### YOUR INSTRUCTIONS
Reply with one number: the count of lines in the data that hold the string "logros".

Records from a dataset
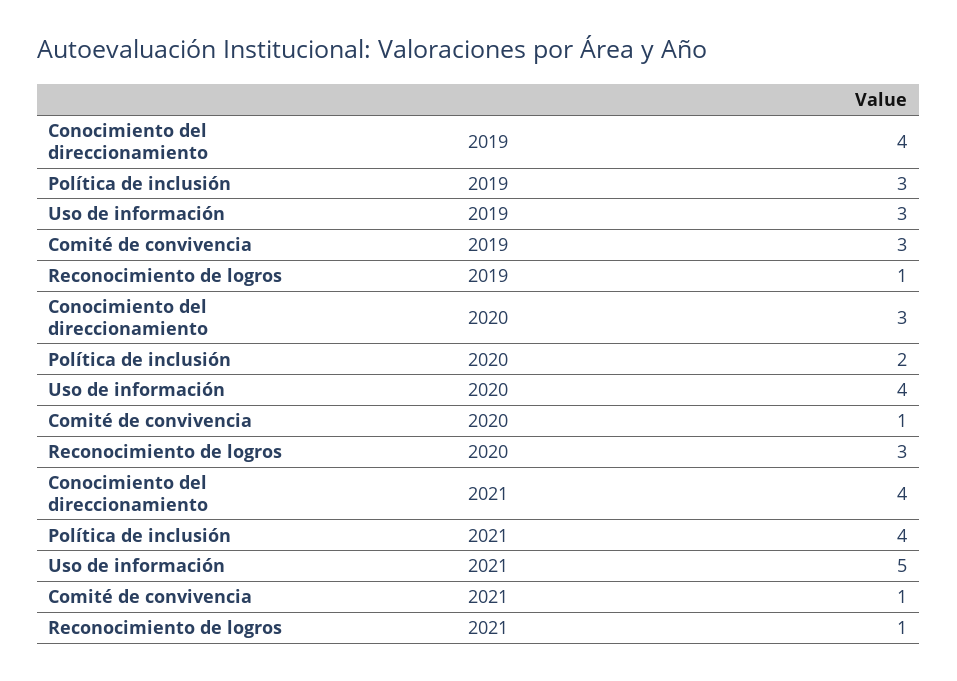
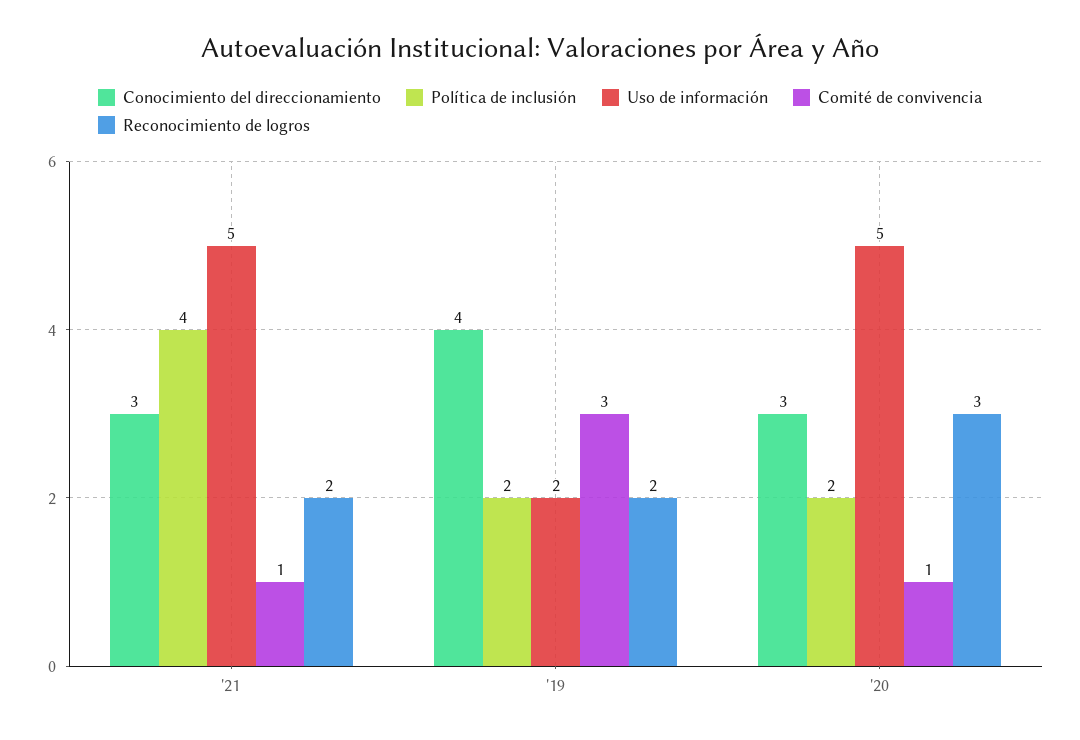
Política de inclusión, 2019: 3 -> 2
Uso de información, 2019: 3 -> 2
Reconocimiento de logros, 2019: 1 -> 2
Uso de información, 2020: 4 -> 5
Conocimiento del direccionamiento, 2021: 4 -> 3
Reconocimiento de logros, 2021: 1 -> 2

### ANSWER FOR THE TASK
2